*WHAT TO DO*.
Make a word-for-word copy of the entries below from their first line through the line with "Rendered at 1500 by 844 pixels.", and add nothing.

### EXERCISE INPUTS

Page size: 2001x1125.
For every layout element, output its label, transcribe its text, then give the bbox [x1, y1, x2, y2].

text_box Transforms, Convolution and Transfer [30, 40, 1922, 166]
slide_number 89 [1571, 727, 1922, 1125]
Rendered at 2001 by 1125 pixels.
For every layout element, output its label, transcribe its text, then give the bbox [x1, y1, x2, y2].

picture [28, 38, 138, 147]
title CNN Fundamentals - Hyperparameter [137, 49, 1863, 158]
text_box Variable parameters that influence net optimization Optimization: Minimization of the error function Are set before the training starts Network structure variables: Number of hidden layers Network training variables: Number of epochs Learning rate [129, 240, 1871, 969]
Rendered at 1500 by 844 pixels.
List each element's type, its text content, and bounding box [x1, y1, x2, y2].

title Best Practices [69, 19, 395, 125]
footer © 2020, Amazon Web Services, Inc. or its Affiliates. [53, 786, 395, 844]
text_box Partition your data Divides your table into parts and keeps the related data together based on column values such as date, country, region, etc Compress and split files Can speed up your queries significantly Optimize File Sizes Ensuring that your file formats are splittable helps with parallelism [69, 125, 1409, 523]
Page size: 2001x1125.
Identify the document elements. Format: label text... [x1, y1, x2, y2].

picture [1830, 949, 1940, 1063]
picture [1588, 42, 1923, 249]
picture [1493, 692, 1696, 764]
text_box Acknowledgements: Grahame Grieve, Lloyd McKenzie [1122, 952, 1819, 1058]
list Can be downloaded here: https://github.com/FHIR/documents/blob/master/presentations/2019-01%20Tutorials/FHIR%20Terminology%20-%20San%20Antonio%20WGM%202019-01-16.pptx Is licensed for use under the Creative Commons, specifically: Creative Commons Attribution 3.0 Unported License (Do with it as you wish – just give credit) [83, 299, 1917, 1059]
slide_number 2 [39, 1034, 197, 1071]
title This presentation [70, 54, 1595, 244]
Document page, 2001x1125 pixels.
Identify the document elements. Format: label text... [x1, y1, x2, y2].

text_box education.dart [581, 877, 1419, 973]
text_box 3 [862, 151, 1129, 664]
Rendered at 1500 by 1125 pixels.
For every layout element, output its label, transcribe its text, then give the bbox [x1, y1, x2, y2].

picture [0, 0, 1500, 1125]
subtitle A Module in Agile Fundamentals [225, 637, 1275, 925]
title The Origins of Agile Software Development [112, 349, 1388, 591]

######

*COMPLETED TASK*.
Page size: 2001x1125.
For every layout element, output its label, transcribe its text, then give the bbox [x1, y1, x2, y2].

text_box Transforms, Convolution and Transfer [30, 40, 1922, 166]
slide_number 89 [1571, 727, 1922, 1125]
Rendered at 2001 by 1125 pixels.
For every layout element, output its label, transcribe its text, then give the bbox [x1, y1, x2, y2].

picture [28, 38, 138, 147]
title CNN Fundamentals - Hyperparameter [137, 49, 1863, 158]
text_box Variable parameters that influence net optimization Optimization: Minimization of the error function Are set before the training starts Network structure variables: Number of hidden layers Network training variables: Number of epochs Learning rate [129, 240, 1871, 969]
Rendered at 1500 by 844 pixels.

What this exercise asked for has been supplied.